En Kazán, una ciudad que se anotará como una decepción para los sueños deportivos que se entretejen entre La Quiaca y Ushuaia, los octavos de final de un Mundial en el que la Argentina se desplazó más tensa que calma, más cambiante que certera y más a tono con la realidad global de las canchas del país que con las expectativas que impone contar con un jugador extraordinario como Messi, se esfuman con la sensación de que lo que acaba de suceder duele porque el fútbol duele, pero que duele sin sorprender.
Lo reconocen los argentinos y las argentinas que abandonan las butacas rojas y blancas del estadio con la cara de aceptación que expone ese pibe que, cerca de una bandera de Aldosivi, sostuvo la ilusión hasta el final, y que se esparcen sobre las calles de un punto del planeta que nunca imaginaron pisar mientras putean sin volumen y sin daño como esa chica que vino hasta acá desde Australia para hacer fuerza celeste y blanca, y que se resignan con la dignidad de hincha vencido que portan uno, dos, diez, cien, mil, más de mil, que llegaron desde rincones diversos del país castigado para apoyar al equipo vestidos con la 10 en la espalda y con el apellido de Messi en algún lugar.
El fútbol puede ser una pelota que se rebeló y muchas otras que certifican que del otro lado hay más méritos.
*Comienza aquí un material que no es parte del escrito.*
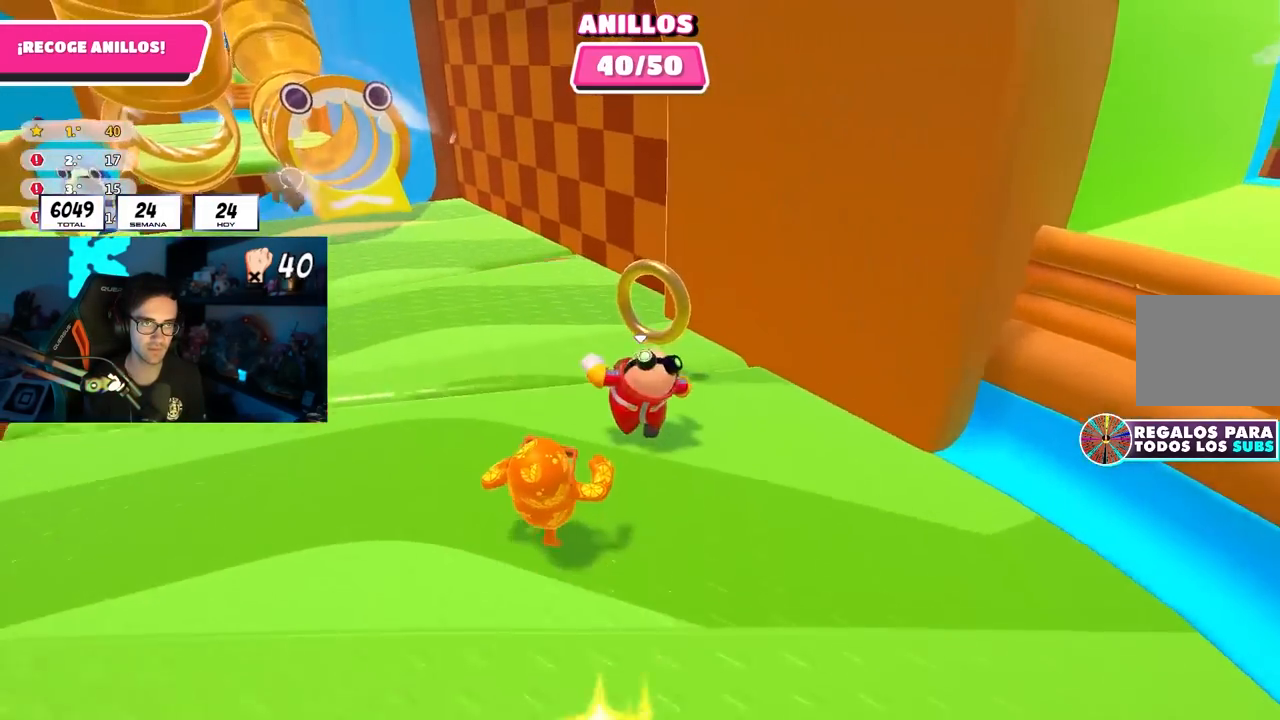
{"buttons": [], "left_stick": "left", "right_stick": "center", "events": [[67, "left_stick", "up-left"], [100, "right_stick", "up-left"], [233, "right_stick", "center"], [350, "left_stick", "left"]]}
Cierto que Francia festeja la inscripción de su nombre en los cuartos de final del torneo porque, en el segundo tiempo, enhebró once minutos demoledores, contundentes, indetenibles, poblados de la audacia que a veces sus muchachos no sueltan, para convertir el segundo, el tercero y el cuarto de sus goles y descascarar las expectativas que, casi fuera de la secuencia del partido, Argentina se había edificado. Cierto que tres goles en once minutos, en un Mundial, son una evidencia más que alta de la calidad del que los consigue, pero también de la debilidad del que los recibe. Y Francia cristalizó en ese ratito feroz la suma de superioridades que había esbozado en la primera mitad y que, asombroso juego el fútbol, se habían maquillado en el resultado porque un zurdazo bello y largo de Di María funcionó como empate transitorio luego de que un penal bien ejecutado por Griezmann quebrara el cero.
A un cuarto de hora del imponente Kremlin de Kazán, rodeada de gente que saturó las carreteras y colmó los trenes que unen Moscú con esta región en la que el tártaro se escucha tanto como el ruso, la eliminación empieza a ser digerida como se digieren bocados que nadie hubiera elegido pero que difícilmente hubieran tenido un sabor más agradable. Dicen los que parten del estadio que para una o dos o tres generaciones es una pena que Messi, uno de los más grandes futbolistas de cualquier era, encadene cuatro mundiales sin ser campeón. Dicen los que en este instante meditan si seguir paseando por Rusia o si modifican la fecha de sus boletos de retorno que la Selección se despide con una imagen congruente con su desfile por este campeonato. El repertorio reconocible: la posesión de la pelota más como recurso para no ser atacada que para inaugurar el camino hacia la sonrisa, la fragilidad defensiva cuando la jerarquía o la precisión de los rivales articula el instante adecuado, la complejidad para aprovechar la categoría de Messi y marcar diferencias a favor de ese capital, los límites para transformar en aceleración el lento dominio de la pelota, la variedad de formaciones que probó el entrenador sin que ninguna aportara demasiado más que la anterior, la dignidad de los jugadores para hacer lo que más pudieron e inclusive quedar a una pelota de la igualdad en ese 3-4 que Francia cosechó con claridad.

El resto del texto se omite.